Adventures in importation land

April 1, 2013

I’m learning the hard way that buying a Leica lens from a foreign country can trigger some annoying alarms at the customs.

At first, everything is nice and fast, and UPS moves the package from New-York to Mexico City in less than 24 hours. Then, as things slow down to the Mexican pace, a few days later UPS-Mexico notifies you through the tracking page that more documents are needed for clearance. This is where I sigh heavily, and have some really rude words for the concepts of government, and borders.

The whole mechanism is quite simple. If you’re a Mexican citizen (or company, or resident, …), the local law requires that you have an importation license to get expensive stuff from abroad (that’s if the package states the actual value of its contents: you can try to lie through border officials too). The good thing is, if you are a normal citizen, there is a procedure that you can complete by filling a few forms to promise the government that you are really importing stuff for your own personal use.

When designing this greedy government-y importation-taxing process, I guess no one thought of dummy tourists buying expensive stuff during their stay on Mexican soil (hello it’s me!), since those forms require tax payer IDs, and other taxation paraphernalia. It reminded me of software design: when a developer leaves a imprudent comment in code “you should never get there”… Of course someone will, you big dummy programmer. :)

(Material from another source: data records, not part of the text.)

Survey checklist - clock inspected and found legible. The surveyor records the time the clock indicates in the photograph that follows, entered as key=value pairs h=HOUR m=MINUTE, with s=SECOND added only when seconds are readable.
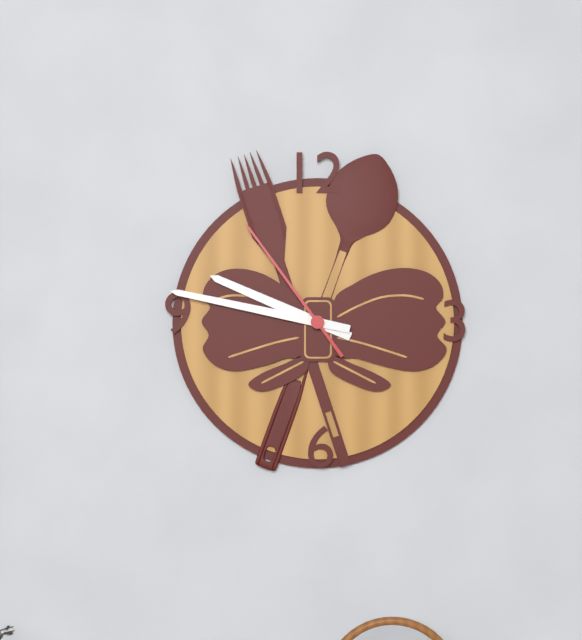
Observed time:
h=9 m=47 s=54
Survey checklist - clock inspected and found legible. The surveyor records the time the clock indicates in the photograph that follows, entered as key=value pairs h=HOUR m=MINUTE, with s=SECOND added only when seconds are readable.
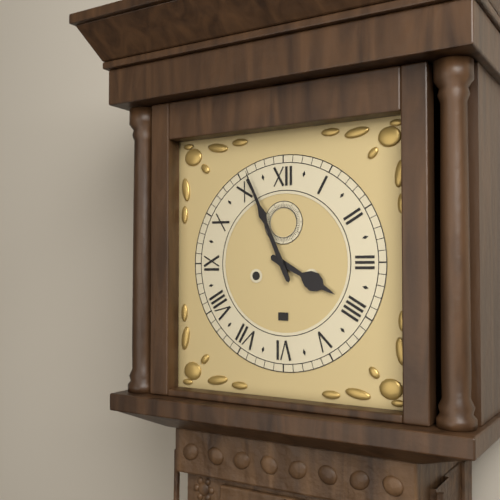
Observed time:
h=3 m=56
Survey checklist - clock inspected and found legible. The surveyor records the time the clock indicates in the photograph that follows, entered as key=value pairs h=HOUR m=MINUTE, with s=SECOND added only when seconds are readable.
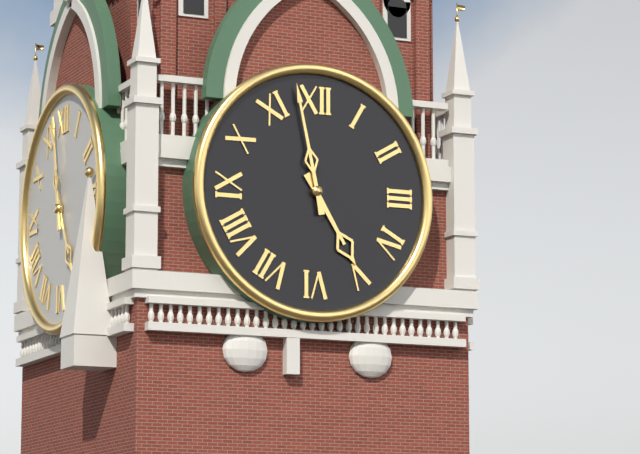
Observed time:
h=4 m=58
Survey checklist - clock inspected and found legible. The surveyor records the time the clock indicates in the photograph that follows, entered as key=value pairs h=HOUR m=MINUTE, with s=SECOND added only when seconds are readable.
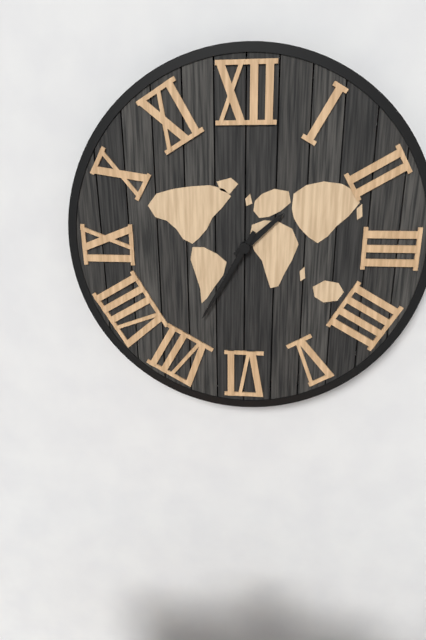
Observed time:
h=1 m=35
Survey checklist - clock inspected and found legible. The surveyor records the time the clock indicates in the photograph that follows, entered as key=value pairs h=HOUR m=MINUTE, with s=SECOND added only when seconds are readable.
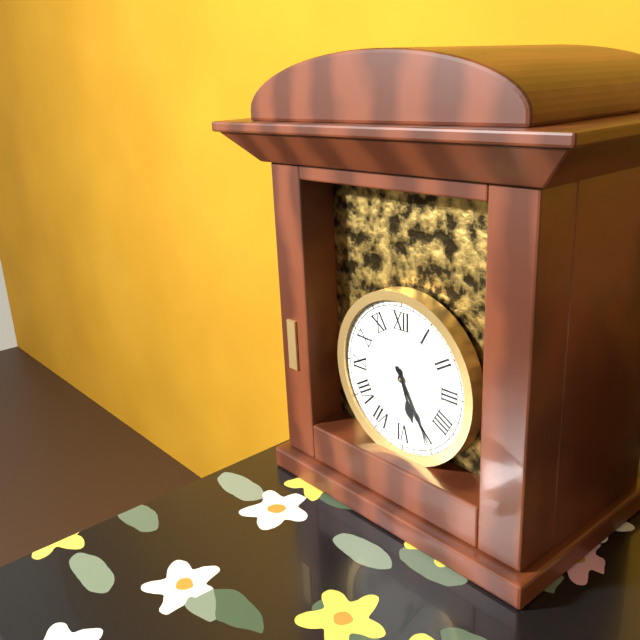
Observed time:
h=5 m=25
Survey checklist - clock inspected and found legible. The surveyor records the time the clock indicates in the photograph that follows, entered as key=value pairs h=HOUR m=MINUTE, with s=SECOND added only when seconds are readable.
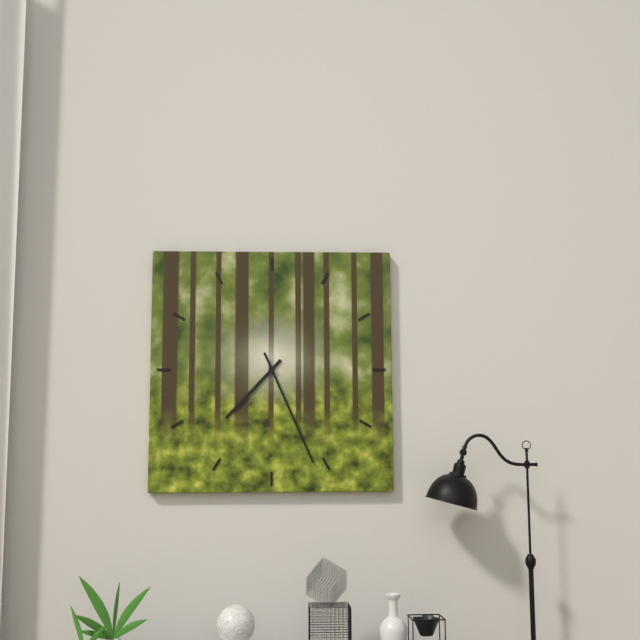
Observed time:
h=7 m=26
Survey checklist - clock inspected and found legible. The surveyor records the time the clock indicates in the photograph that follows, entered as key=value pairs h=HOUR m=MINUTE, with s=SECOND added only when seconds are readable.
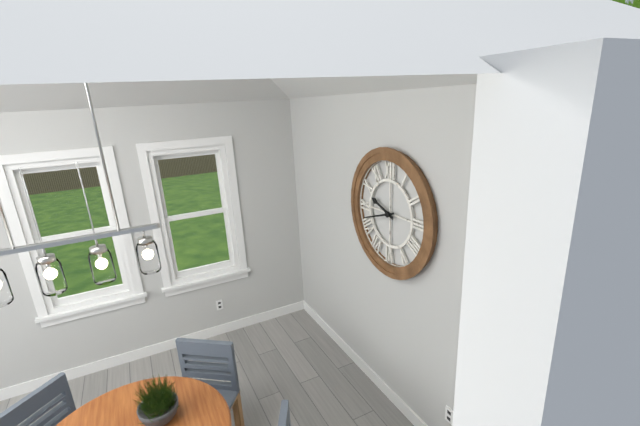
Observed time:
h=9 m=42
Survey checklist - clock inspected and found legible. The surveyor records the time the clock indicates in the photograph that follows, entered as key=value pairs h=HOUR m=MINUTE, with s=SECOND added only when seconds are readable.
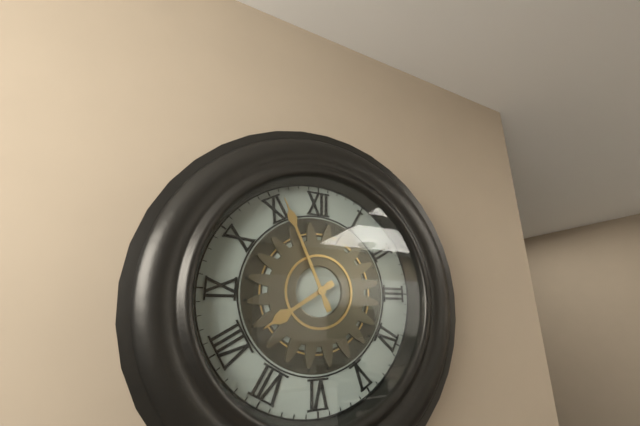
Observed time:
h=7 m=56
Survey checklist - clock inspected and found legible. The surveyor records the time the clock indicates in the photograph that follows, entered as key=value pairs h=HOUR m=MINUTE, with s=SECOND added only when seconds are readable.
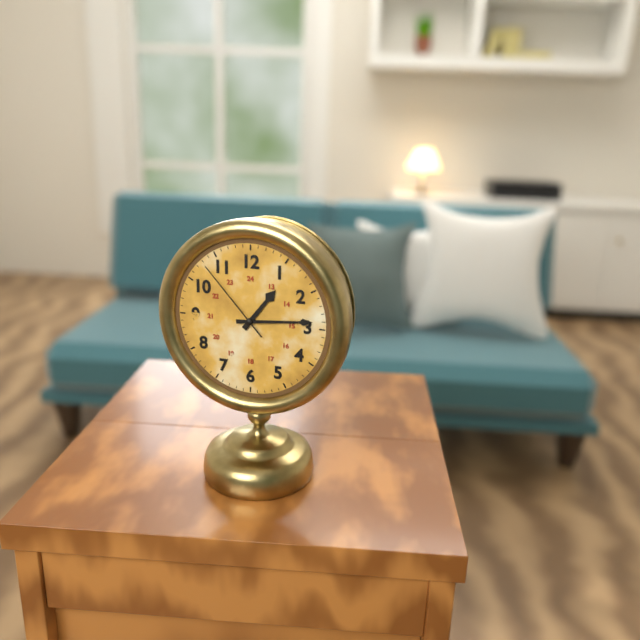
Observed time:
h=1 m=14 s=53
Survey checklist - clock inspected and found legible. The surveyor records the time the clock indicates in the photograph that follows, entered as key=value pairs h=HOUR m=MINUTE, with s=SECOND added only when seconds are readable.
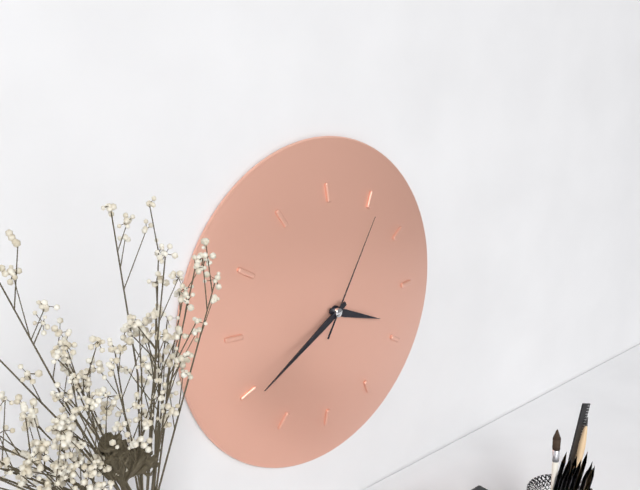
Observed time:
h=3 m=40 s=5
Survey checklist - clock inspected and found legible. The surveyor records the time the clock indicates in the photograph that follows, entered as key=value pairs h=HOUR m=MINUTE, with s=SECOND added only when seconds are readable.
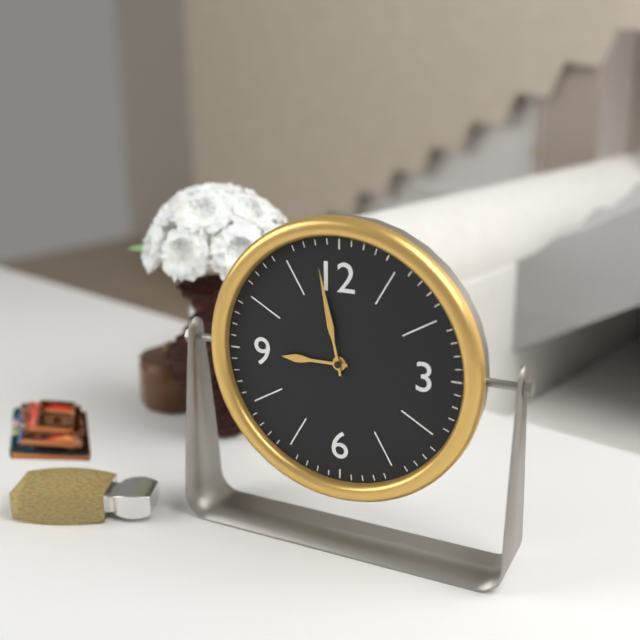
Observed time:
h=8 m=58
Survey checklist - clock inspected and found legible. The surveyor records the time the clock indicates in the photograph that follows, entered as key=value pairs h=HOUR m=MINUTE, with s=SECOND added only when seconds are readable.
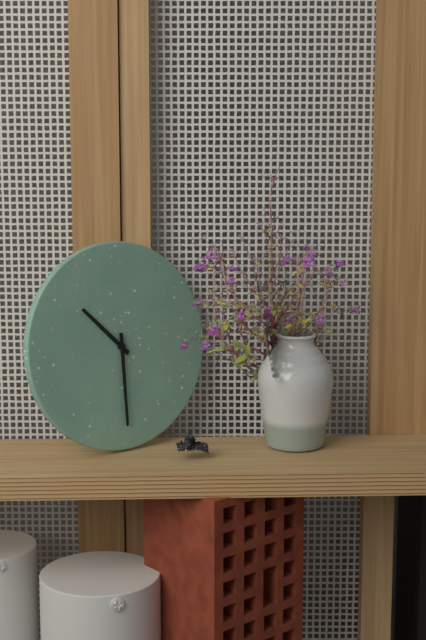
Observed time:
h=10 m=30
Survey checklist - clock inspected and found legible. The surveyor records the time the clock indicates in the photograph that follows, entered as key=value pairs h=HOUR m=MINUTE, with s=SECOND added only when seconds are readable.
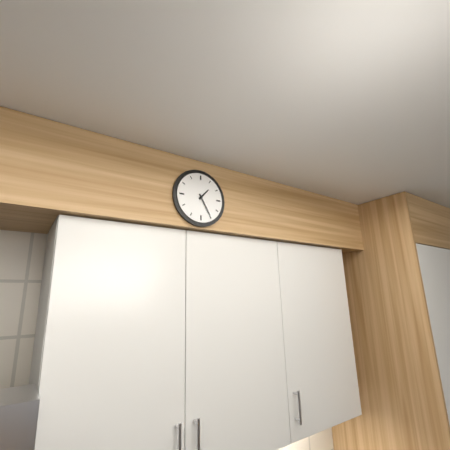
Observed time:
h=1 m=25
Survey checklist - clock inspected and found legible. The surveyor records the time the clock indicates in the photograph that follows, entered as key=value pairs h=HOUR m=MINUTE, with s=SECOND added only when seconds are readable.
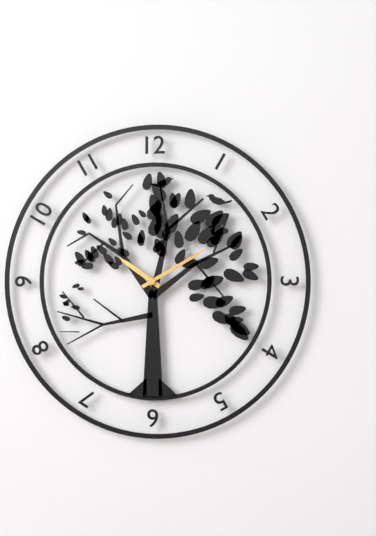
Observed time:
h=10 m=10
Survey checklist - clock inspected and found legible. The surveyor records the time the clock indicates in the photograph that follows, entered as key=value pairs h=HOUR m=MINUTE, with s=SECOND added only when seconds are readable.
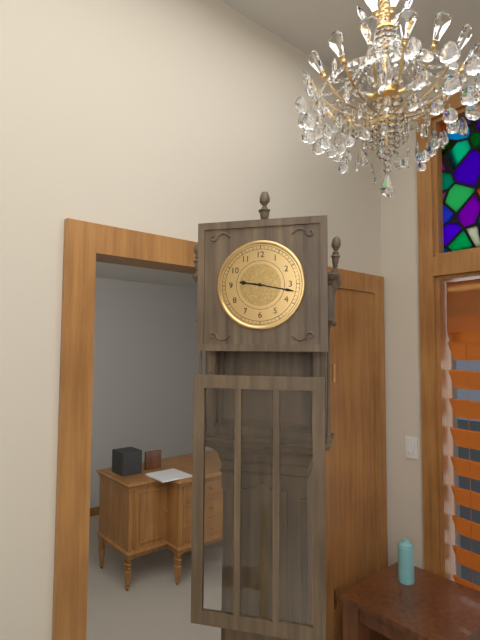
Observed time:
h=9 m=17
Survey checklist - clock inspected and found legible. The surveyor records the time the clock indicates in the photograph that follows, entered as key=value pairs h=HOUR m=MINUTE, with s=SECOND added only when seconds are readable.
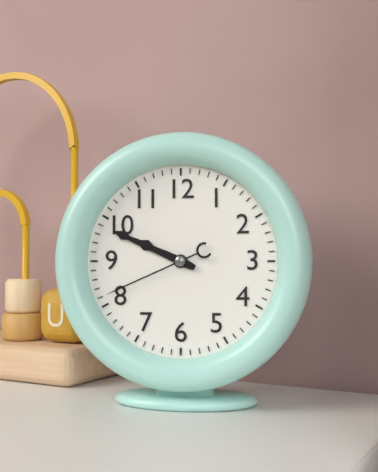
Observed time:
h=9 m=49 s=41
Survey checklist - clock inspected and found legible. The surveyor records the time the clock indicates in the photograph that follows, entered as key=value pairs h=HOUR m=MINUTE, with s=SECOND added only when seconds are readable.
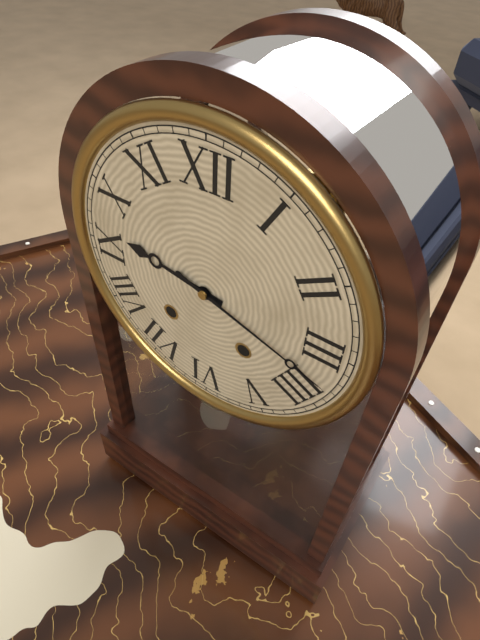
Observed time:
h=9 m=18
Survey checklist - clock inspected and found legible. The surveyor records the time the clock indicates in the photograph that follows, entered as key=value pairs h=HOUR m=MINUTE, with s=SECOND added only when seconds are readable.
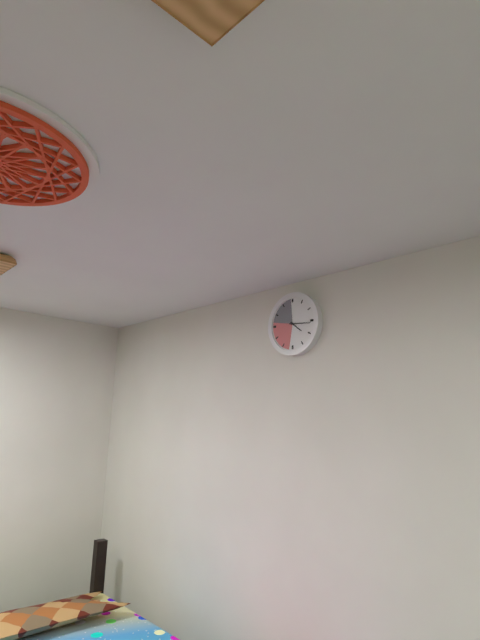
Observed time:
h=4 m=16
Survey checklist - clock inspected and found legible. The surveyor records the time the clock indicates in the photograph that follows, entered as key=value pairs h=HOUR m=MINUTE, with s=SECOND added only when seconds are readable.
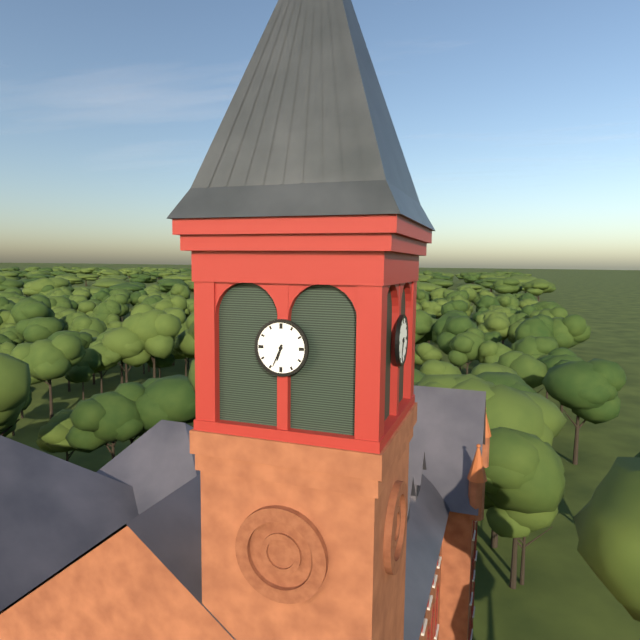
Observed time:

So we’ll see how this get through, or if I will have to ask the nice customer service of Adorama to send my stuff to… France, and then wait a month for a friend’s visit (working around the bug we just found here…). That’s if the french gods of importation smile at me anyway. I always expect bad news from governments.

The good thing is that living here, in old Oaxaca, has made me completely impervious to what I call — hopefully not sounding racist, really — the Mexican pace: things tend to happen when they’re ready to.